The Digital Age: Access and Excess

With the rise of cell phones/Ipads/devices in general and all the possibilities they bring… I have been paying attention to what I think is the greatest risk… having too much access and therefore excess.

Anything in excess is a problem: too much food, too much alcohol, too much reading, too much exercise, too much time on our phones… And this isn’t just a problem of young people who may be more susceptible to the manipulations of social media, but us grown-ups too. Lots of research has been presented about the negative effects of screen time on the growing brain, but it effects us, adults, too!   Screen time refers to the amount of time spent on the diverse activities performed online using digital devices.  I know very few people who would say they are totally okay or comfortable with their device usage. All of us spend a little too much time on them. Like why do we need to take phones into the bathroom with us? Why does every moment need to be filled with something? Why can’t we sit on the toilet for a few minutes and leave our mind blank, get creative or just think?

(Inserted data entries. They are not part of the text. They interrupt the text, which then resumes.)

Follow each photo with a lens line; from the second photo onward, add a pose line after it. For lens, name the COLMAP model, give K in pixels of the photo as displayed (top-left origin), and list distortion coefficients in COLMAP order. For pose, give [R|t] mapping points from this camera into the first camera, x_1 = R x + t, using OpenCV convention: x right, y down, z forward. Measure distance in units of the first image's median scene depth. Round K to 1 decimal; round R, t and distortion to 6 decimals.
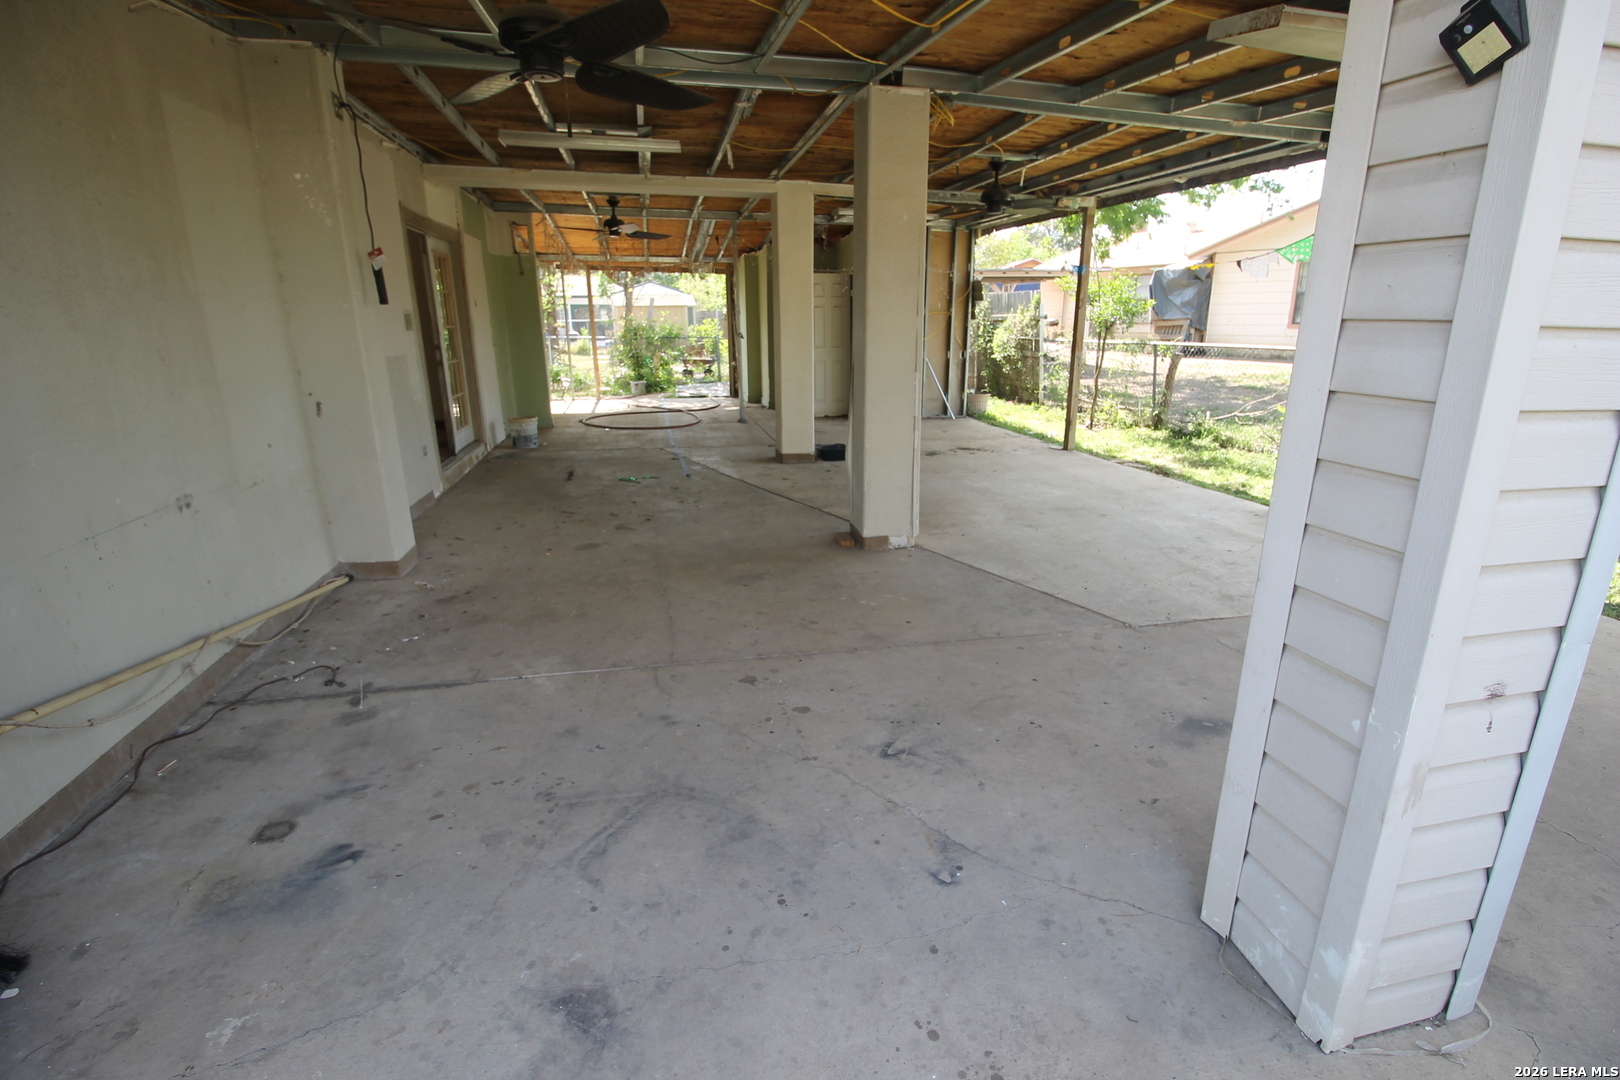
lens RADIAL K [[761.2, 0, 810.1], [0, 761.2, 538.1], [0, 0, 1]] dist [-0.007795, -0.008058]
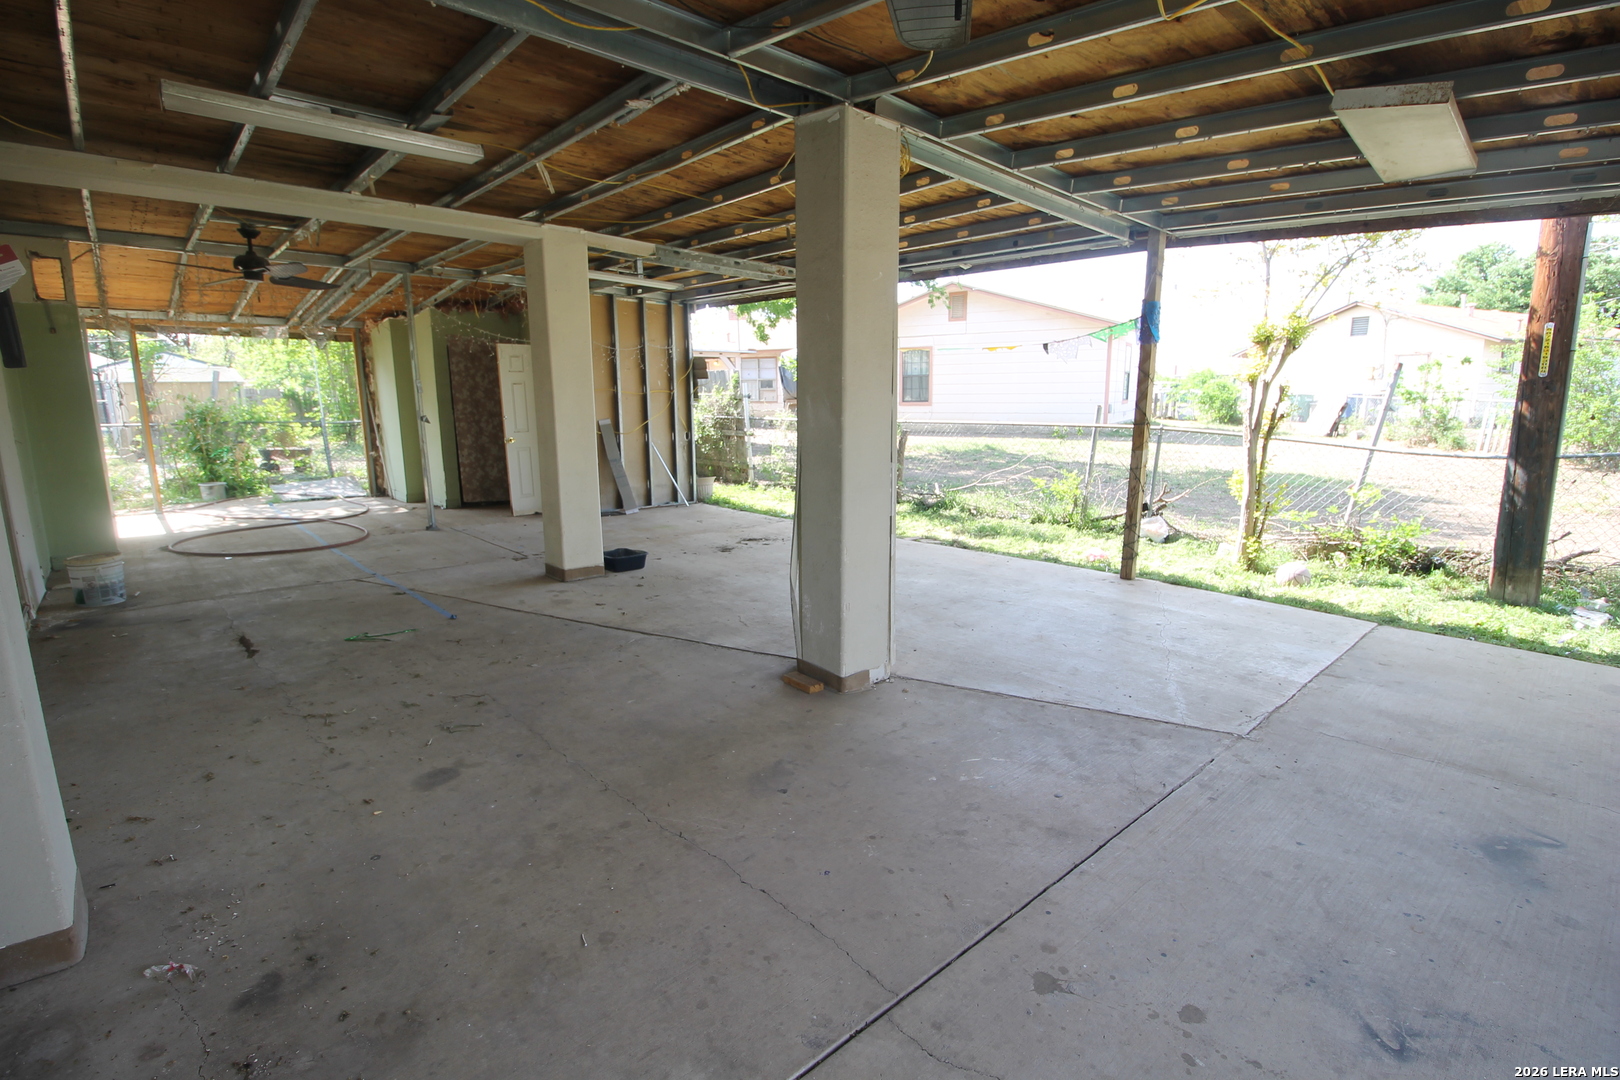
lens RADIAL K [[761.2, 0, 821.1], [0, 761.2, 543.1], [0, 0, 1]] dist [-0.007795, -0.008058]
pose [[0.859692, -0.094851, 0.501930, -0.306401], [0.140606, 0.988591, -0.054010, -0.092700], [-0.491081, 0.117006, 0.863220, 0.320196]]
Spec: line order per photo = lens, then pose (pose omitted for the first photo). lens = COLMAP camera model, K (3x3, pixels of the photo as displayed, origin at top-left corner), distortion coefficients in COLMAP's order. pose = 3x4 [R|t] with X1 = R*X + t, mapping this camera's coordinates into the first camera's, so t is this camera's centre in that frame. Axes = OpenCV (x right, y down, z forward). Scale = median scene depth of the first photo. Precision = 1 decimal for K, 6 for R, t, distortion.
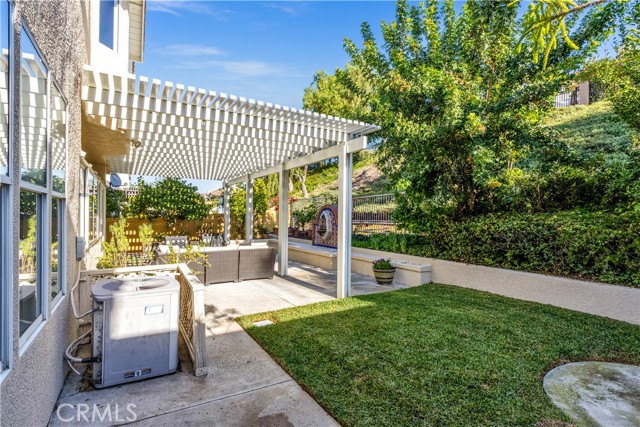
lens RADIAL K [[325.3, 0, 320.6], [0, 325.3, 220.8], [0, 0, 1]] dist [0.003059, 0.000258]
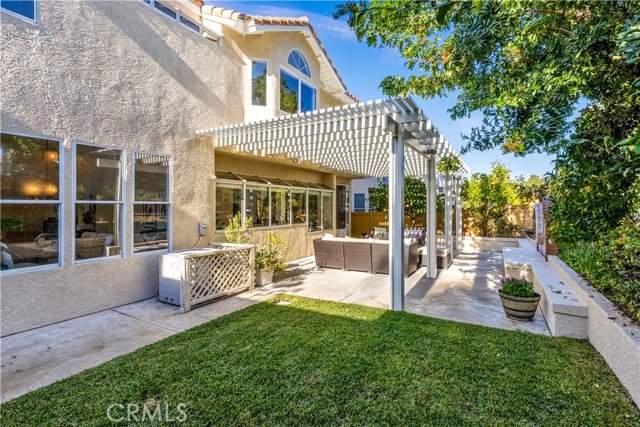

This need to fill up our time, (even with productivity)  studies show creates some “unhealthy” effects …

While mindful (and regulated) use of digital devices is linked with well-being, excessive screen time is reported to be associated with a range of negative mental health outcomes such as psychological problems, low emotional stability, and greater risk for depression or anxiety (Allen et al., 2019; Aziz Rahman et al., 2020; Ministry of Human Resource Development, 2020). Negative consequences often result when digital use is impulsive, compulsive, unregulated, or addictive (Kuss and Lopez-Fernandez, 2016).

This speaks a bit to the excess… but the excess isn’t only about filling our time, it is also impacted by the access we have to everything. It is so easy to download 10 books, we may just read a few pages, we are impatient, we feel the pressure to move on to the next… what a different feeling than going to a bookstore and spending $20 on a book, that investment of $20 means we will be more committed to our book (as well as, the time we spent going to the bookstore and choosing a book) rather than ordering a book on amazon while on the toilet. 

Access: Netflix and binging… do I need to say more? Well, I will. In the old days, we watched one episode of a show we loved and needed to wait one whole week to see what would happen next. We probably watched that show with at least one other person in a shared space in the home. Now we can watch episode after episode in one night, exhausted the next morning, slightly depressed that we have already finished the series rather than savored it. We may have watched alone and not shared the experience with others. We watched on our personal devices and didn’t need to compromise and convince our housemates on what to watch together. We just do what we want to do…

Facebook/Instagram/The New York Times… I’m hardly on Facebook, Instagram gets a bit of my time, but the New York Times is a daily read. It steals my in-between moments. This scrolling has shortened our attention spans… Electronic devices are disrupting our brains and making us unable to concentrate. According to a recent study, we are spending so much time online that we are causing “acute and sustained” changes to the way our brains work.

Researchers from the universities of Oxford, Harvard, Western Australia, Manchester and King's College London have published a paper in the journal World Psychiatry, warning that increased use of the internet and "digital distractions" are leading to "decreased verbal intelligence" among children and "cognitive offloading" among adults.

One of the authors of the report says that “high levels of internet use could indeed impact on many functions of the brain”. He cites the “limitless stream of prompts and notifications from the internet” which “encourages us towards constantly holding a divided attention, which then may decrease our capacity for maintaining concentration on a task”. The picture is of an information-overloaded, attention-deficit-disordered world, with so many things beeping, flashing, and pinging that we can no longer hold one thing in our heads for any length of time.